Practical Mlops Explained

What is MLOps?

Machine learning operations designs around a pipelines for machine learning models.

Normally data science protoype around notebooks, gathering data, cleaning data, and then training a model. The final model is presented to stakeholders for review to see if it meets the requirements.

The problem is the notebooks are not production ready. The incentives around notebooks does not promote good software engineering practices. Unit and integration testing becomes a problem. The whole process is not reproducible.

The basic principal of mlops is to treat machine learning models as software. The model and data are tracked together and monitored so that the models perform similarily to any environment.

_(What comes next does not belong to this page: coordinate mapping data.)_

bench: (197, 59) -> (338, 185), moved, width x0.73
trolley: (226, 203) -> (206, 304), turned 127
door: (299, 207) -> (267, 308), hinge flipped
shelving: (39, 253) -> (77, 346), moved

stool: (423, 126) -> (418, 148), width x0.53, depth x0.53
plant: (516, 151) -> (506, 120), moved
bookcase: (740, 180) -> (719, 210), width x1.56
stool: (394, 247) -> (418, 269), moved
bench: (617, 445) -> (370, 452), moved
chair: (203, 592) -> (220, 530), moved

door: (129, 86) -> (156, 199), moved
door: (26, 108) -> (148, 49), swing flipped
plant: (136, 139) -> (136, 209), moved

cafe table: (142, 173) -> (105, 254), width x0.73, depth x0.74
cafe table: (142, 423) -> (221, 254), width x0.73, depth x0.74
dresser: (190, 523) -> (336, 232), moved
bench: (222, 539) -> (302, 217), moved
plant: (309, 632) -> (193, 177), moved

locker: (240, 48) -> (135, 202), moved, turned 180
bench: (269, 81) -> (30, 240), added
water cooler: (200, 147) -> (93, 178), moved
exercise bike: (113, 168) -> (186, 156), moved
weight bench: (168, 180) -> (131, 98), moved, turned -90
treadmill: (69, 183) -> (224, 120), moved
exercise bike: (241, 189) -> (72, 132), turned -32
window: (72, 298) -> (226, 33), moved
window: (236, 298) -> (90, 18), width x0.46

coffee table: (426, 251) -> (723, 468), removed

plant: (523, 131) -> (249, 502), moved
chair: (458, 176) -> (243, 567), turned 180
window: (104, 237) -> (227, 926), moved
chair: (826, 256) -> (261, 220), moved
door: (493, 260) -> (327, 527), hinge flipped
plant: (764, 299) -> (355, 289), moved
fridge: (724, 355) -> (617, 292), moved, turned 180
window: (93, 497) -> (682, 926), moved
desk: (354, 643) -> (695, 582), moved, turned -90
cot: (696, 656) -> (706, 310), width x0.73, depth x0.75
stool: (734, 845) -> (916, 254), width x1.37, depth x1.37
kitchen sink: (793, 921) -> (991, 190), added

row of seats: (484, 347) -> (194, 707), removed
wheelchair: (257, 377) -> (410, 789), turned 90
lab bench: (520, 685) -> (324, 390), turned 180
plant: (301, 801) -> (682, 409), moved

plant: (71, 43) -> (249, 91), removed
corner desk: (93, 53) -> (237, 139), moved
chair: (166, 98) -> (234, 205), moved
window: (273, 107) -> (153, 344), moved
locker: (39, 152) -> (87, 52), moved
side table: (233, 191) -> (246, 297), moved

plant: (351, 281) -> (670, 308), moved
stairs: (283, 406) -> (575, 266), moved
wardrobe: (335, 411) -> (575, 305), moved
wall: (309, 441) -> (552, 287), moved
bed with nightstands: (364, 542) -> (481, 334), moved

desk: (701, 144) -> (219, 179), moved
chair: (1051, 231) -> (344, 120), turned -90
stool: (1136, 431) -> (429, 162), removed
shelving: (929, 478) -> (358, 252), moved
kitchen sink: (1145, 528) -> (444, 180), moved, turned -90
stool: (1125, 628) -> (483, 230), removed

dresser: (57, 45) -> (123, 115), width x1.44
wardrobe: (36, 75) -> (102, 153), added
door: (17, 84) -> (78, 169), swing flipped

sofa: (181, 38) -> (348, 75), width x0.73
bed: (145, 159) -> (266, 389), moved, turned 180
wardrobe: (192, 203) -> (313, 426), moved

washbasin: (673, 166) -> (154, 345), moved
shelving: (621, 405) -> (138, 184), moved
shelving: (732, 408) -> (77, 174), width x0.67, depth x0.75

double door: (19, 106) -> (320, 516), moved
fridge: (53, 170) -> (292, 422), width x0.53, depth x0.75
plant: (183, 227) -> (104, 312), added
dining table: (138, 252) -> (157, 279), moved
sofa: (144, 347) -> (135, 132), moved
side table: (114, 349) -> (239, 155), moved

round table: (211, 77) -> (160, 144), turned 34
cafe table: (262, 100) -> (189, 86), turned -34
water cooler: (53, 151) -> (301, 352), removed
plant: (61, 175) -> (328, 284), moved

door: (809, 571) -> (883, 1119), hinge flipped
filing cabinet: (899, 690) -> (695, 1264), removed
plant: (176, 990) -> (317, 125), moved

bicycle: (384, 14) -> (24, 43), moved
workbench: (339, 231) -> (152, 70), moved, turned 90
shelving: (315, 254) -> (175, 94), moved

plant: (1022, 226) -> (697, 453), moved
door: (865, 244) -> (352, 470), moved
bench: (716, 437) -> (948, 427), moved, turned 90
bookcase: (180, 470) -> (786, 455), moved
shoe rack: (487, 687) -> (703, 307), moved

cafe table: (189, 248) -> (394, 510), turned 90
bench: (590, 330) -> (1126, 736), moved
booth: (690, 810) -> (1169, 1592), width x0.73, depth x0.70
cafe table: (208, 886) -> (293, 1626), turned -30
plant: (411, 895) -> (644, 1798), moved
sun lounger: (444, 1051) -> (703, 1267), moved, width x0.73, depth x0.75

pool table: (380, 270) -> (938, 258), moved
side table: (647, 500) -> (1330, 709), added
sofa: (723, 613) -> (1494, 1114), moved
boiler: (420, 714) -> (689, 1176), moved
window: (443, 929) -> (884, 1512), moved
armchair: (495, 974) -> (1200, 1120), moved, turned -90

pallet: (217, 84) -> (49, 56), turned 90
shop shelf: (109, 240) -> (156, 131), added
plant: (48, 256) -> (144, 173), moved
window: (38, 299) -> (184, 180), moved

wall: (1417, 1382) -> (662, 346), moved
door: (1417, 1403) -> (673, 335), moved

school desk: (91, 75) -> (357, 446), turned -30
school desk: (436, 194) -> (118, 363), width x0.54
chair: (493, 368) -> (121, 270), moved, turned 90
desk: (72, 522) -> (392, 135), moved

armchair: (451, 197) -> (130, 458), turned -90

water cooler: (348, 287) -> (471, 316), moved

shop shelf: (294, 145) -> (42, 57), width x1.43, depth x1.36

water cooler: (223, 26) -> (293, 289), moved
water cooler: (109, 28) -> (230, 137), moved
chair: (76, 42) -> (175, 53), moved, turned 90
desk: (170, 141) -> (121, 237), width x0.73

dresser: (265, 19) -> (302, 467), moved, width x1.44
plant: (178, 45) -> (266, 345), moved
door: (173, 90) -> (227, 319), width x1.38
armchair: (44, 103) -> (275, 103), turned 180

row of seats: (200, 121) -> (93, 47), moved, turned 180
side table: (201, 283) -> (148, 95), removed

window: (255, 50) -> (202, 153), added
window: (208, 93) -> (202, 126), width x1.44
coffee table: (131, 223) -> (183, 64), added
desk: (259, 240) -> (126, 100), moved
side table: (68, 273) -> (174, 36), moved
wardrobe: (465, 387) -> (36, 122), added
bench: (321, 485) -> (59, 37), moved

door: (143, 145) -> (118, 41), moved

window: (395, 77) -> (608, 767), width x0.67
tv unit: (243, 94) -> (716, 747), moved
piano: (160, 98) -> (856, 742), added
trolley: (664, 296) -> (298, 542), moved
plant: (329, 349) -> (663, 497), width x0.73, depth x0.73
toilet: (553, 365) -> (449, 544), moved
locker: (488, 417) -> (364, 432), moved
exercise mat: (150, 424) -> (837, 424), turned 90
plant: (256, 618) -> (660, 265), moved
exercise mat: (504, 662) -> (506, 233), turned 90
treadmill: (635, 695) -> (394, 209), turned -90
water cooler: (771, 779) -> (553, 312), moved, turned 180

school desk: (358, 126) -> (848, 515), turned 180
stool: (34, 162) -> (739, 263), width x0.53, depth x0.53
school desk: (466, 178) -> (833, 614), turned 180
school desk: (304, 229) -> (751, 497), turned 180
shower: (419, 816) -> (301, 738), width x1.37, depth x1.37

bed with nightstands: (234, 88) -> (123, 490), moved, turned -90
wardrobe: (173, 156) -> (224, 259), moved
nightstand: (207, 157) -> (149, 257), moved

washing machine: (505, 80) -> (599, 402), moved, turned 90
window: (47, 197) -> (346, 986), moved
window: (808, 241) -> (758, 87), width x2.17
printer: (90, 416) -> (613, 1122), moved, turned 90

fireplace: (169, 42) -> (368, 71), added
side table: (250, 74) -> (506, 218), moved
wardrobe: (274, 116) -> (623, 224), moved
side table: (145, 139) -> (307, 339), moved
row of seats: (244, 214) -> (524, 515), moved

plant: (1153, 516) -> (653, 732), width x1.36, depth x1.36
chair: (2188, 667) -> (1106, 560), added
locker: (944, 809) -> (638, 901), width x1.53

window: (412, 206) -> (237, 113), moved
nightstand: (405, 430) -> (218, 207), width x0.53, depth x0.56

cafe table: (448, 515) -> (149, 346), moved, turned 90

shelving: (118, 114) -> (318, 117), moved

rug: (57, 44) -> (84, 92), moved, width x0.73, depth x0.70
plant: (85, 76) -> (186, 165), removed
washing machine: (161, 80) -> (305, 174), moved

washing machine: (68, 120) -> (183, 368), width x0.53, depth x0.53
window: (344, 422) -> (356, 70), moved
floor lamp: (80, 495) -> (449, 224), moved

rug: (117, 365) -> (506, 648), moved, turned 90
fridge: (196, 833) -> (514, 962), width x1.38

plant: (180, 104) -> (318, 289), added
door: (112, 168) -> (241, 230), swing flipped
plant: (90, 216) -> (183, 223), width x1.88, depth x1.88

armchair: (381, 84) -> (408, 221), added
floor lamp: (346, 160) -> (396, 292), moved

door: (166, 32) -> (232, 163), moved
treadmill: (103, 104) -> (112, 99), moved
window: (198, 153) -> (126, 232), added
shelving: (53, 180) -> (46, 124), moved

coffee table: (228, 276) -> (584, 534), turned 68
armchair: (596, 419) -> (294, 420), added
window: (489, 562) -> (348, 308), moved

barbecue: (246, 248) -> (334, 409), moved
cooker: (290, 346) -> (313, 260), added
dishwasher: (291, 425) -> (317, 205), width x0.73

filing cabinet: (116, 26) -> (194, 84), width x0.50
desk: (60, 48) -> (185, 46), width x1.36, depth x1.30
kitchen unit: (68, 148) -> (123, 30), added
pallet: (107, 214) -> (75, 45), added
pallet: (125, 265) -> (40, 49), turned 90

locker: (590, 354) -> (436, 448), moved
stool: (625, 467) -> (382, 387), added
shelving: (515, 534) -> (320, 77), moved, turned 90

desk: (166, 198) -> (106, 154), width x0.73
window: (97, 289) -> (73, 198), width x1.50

Following this guiding principal. The idea is to create a python package that can be deployed to any environment. Making sure the data can be inserted into the model for feature engineering is important

My Simple Design

Following that idea, you layer it with a tech stack. Either Github, Azure devops or Amazon code deploy. It all works the same. Luckily Databricks took care of most platform engineering problem. I can write deployment yml and configs to control where my data flows and individual workflow processes from ETL to model training and batch predictions.

semantic_png

In this setup:

  • I designed a python package that does ETL, model training and predictions.
  • CI/CD into Databricks for automatic deployment and workflow scheduling.
  • Models are stored in MLflow and registered models are ready to be transitioned into different stages.
  • Registered production models are deployed for batch predictions.
  • Batch prediction tables are shared via SQL warehouse to Salesforce.
  • Feedback are later processed and used to retrain the model.

Problems to the design

You really wanna take a look into how different environments are setup if its capable of traversing into different workspaces. If the cloud team is unable to setup security permissions for CI/CD to transact - you got bigger problems mate.

Databricks really takes alot of problems away from you. If you have other setups, you might need to consider how your managing your pyspark clusters, mlflow instance for model versioning, and airflow for orchestration.